While hunkered in the studio for full-length number three, Dead Reckoning, the band's New York-based label Gigantic Music (the Walkmen, the Rumble Strips) had the purse strings cut. "They had a guy helping fund the label, an investor, and he pulled out of the project," explains Builders' frontman Ryan Sollee. In lieu of letting the dust settle on the album, which was recorded this time last year, the band released Dead Reckoning overseas in the winter of 2010, months before settling on a domestic release date with their new label, Portland's Badman Recording (Lovers, Starfucker).

"It just fell into place. We could go release it [in Germany] then tour, and then release it in the States and tour. It actually worked really well." Sollee continues, "As things go, it seems like that's just becoming normal. Sometimes it takes a year and a half to get released... it's a lesson that we didn't know going into this, but it's something we're learning. It makes you light a fire under your ass to always be writing."

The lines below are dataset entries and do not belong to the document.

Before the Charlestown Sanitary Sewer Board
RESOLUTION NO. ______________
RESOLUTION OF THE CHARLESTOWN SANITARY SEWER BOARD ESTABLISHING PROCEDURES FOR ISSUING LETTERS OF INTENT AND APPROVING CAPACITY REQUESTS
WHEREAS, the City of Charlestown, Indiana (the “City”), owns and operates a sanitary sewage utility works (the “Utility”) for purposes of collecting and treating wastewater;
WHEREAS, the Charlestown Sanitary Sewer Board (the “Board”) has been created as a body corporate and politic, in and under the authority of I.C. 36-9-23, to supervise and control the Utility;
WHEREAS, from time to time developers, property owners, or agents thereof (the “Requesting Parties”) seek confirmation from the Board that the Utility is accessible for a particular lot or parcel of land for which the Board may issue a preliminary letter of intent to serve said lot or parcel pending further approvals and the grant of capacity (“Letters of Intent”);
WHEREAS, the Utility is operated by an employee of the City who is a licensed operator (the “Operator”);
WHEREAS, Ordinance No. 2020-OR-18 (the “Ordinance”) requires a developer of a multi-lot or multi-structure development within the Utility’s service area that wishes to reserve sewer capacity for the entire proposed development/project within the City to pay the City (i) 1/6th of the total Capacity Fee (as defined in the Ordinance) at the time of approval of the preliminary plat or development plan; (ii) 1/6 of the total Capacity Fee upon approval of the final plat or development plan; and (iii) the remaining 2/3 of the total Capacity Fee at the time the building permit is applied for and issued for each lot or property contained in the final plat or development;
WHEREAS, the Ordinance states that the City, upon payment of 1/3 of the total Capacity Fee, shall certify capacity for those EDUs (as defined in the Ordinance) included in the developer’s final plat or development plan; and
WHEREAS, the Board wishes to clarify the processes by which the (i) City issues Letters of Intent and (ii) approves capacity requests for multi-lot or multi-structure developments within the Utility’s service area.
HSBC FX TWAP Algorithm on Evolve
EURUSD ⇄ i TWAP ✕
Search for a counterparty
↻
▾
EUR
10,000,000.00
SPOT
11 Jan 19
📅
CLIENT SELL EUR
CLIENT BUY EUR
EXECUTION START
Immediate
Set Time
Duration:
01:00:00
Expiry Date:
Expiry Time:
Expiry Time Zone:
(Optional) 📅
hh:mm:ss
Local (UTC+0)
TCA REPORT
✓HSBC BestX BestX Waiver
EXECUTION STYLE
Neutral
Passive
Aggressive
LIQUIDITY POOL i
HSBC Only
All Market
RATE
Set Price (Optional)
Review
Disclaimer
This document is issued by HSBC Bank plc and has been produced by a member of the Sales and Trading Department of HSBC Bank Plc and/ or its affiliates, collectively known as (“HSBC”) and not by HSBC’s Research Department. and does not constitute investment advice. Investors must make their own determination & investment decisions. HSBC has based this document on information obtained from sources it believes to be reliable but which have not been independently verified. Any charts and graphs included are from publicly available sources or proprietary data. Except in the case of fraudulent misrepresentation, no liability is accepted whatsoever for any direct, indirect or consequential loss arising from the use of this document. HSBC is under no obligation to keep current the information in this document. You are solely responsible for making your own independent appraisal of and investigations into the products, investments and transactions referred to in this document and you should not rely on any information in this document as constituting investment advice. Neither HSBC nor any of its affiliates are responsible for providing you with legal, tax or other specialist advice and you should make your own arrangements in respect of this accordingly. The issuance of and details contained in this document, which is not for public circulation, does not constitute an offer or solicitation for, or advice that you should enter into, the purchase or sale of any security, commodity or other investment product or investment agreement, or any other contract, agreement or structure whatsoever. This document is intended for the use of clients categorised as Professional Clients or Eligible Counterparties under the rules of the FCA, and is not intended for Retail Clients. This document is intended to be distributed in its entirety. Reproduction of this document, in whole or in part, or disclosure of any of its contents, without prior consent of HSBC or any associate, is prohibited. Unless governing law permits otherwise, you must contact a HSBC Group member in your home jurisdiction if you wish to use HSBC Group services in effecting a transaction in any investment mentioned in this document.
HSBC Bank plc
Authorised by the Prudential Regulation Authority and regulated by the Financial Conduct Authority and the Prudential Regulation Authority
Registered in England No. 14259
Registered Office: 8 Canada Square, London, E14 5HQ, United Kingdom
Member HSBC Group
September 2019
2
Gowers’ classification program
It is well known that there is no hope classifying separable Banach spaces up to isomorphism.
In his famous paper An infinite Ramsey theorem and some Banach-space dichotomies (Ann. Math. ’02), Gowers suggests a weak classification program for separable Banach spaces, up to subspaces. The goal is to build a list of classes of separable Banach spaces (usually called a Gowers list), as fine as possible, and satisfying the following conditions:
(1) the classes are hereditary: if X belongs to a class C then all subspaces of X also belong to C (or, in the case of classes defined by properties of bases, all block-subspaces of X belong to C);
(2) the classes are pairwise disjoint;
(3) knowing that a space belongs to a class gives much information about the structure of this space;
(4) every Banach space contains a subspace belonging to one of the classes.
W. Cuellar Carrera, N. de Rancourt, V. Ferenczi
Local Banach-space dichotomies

The benefit of this songwriting spree is the robust Dead Reckoning, a recording that builds upon the band's previous output and showcases Sollee's ability to litter the liner notes with downtrodden protagonists and other lively characters. Colossal opening track "I Broke the Vein" is the album equivalent of starting a concert with your encore material (like Springsteen opening a show with "Born to Run"), as the song's heroic chorus lays the groundwork for the remaining 11 songs. Lead single "Lullaby" is anchored by a mighty start/stop rhythm and Sollee's nasally delivery of the lines: "Making pennies for a living ain't no kind of living/So killing is better than living if you are alone." No strangers of playing for pennies, the band plans to celebrate the new album with a localized busking "tour" on February 25, where they'll play—rain or shine (most likely rain)—eight Portland locations in less than eight hours.

Beyond the lyrical life cycles that litter Dead Reckoning—there is plenty of "end of days" proselytizing throughout—the Builders and the Butchers firmly grasp the sheer fragility of what they do. "This is not something that's going to last forever," says Sollee. "I definitely will be playing music forever, but just to be able to do this now is amazing."